_WHAT TO PRODUCE_
Nothing goes in the answer except the line that contains "thumb cmc: (1678, 611)" and the lines after it to the end of the material below, unchanged.

____ RECORDS SUPPLIED

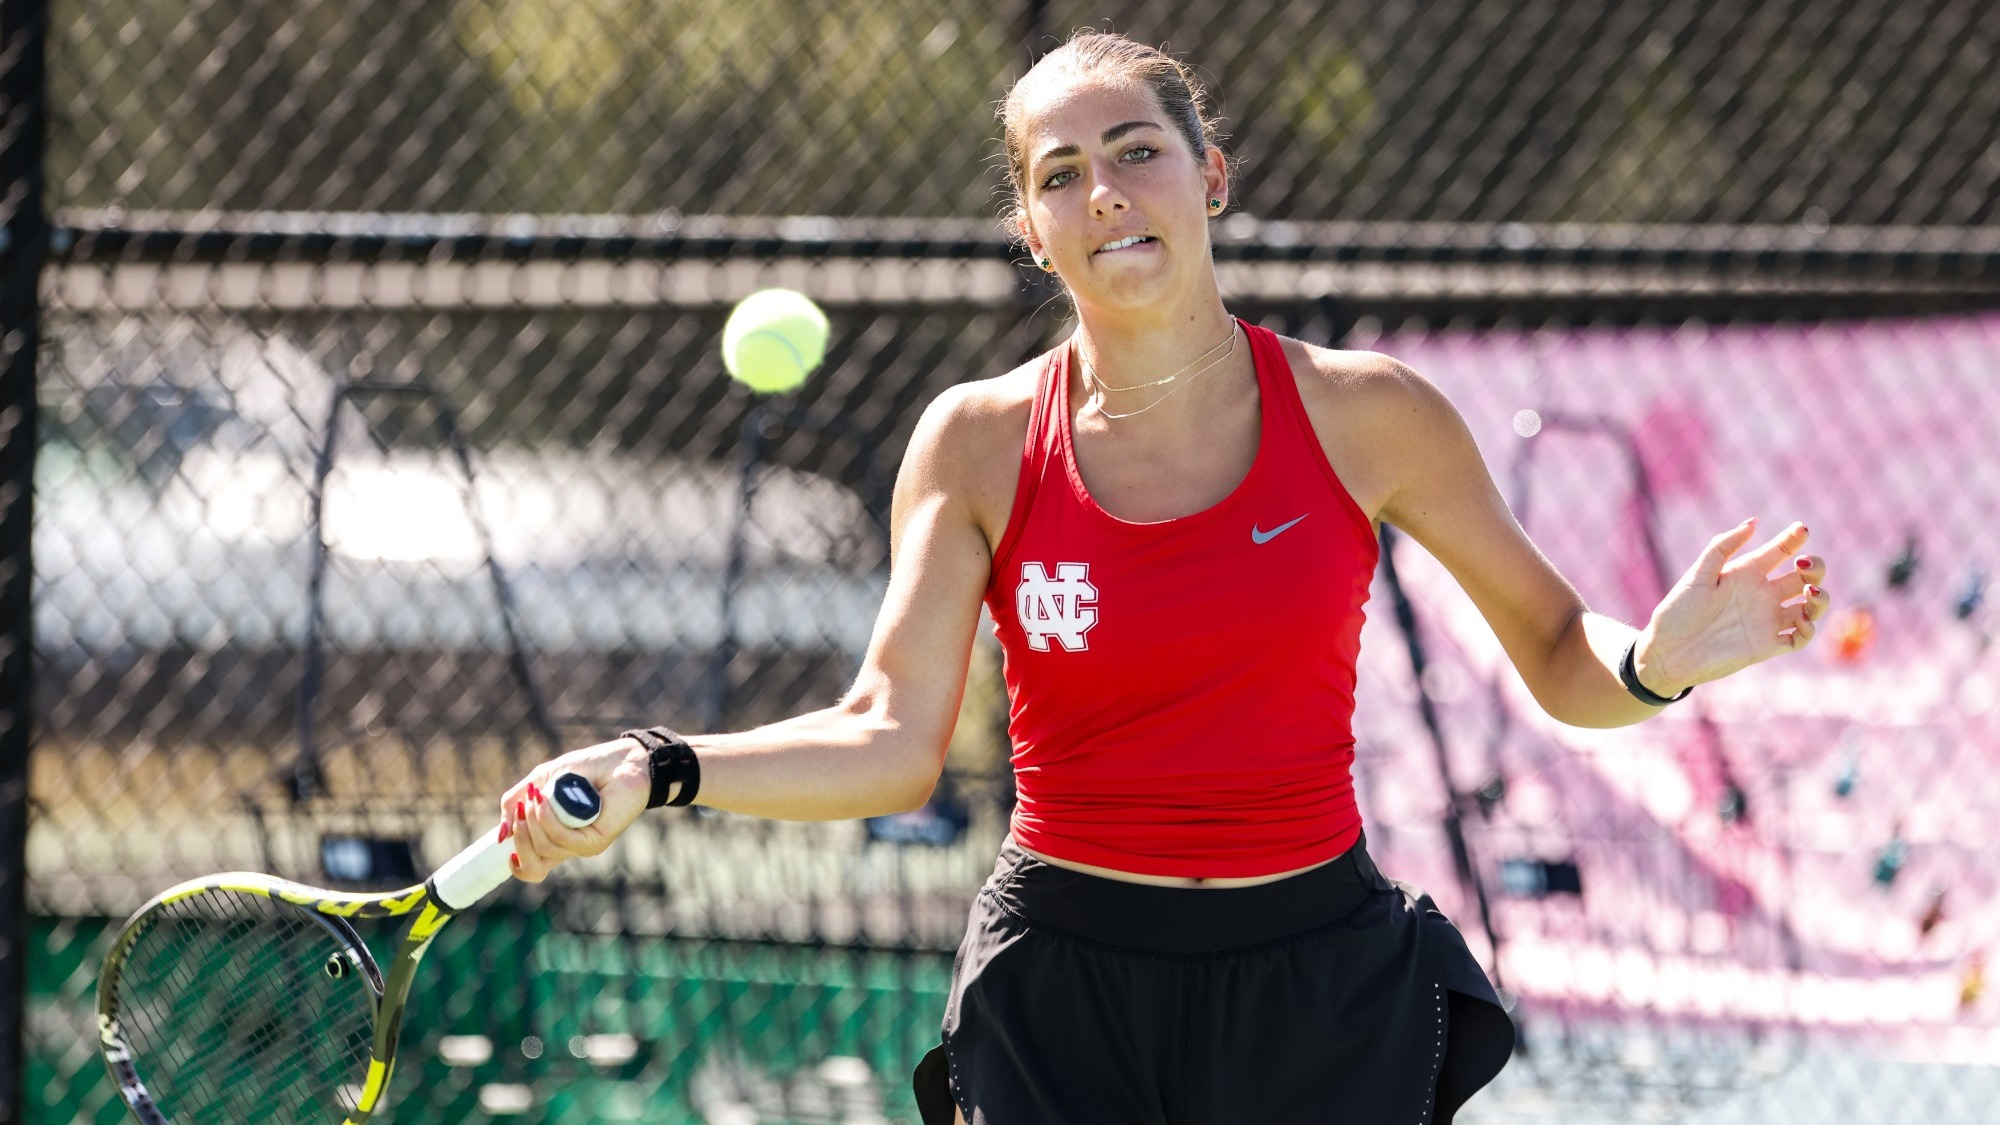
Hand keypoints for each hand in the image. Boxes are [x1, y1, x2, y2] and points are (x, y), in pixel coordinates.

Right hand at [500, 737, 653, 882]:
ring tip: (537, 795)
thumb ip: (515, 803)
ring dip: (534, 820)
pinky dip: (548, 819)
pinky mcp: (596, 840)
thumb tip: (500, 835)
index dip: (514, 864)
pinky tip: (545, 799)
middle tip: (521, 808)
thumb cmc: (585, 769)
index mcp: (554, 838)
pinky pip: (563, 838)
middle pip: (533, 867)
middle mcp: (568, 847)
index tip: (504, 844)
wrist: (623, 761)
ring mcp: (583, 845)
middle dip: (519, 838)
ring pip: (545, 848)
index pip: (531, 870)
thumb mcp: (540, 780)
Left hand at [1636, 518, 1830, 692]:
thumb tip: (1753, 522)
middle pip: (1804, 578)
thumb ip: (1722, 547)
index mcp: (1746, 573)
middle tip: (1805, 566)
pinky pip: (1800, 639)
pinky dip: (1809, 631)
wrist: (1668, 652)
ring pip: (1810, 607)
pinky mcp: (1767, 646)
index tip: (1802, 529)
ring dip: (1820, 599)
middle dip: (1816, 568)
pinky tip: (1803, 622)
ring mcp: (1767, 620)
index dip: (1794, 538)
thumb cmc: (1678, 611)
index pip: (1779, 551)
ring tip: (1810, 593)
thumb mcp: (1698, 575)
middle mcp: (1762, 595)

________

_ANSWER TO THIS PROBLEM_
thumb cmc: (1678, 611)
index pip: (1779, 551)
ring tip: (1810, 593)
thumb mcp: (1698, 575)
middle mcp: (1762, 595)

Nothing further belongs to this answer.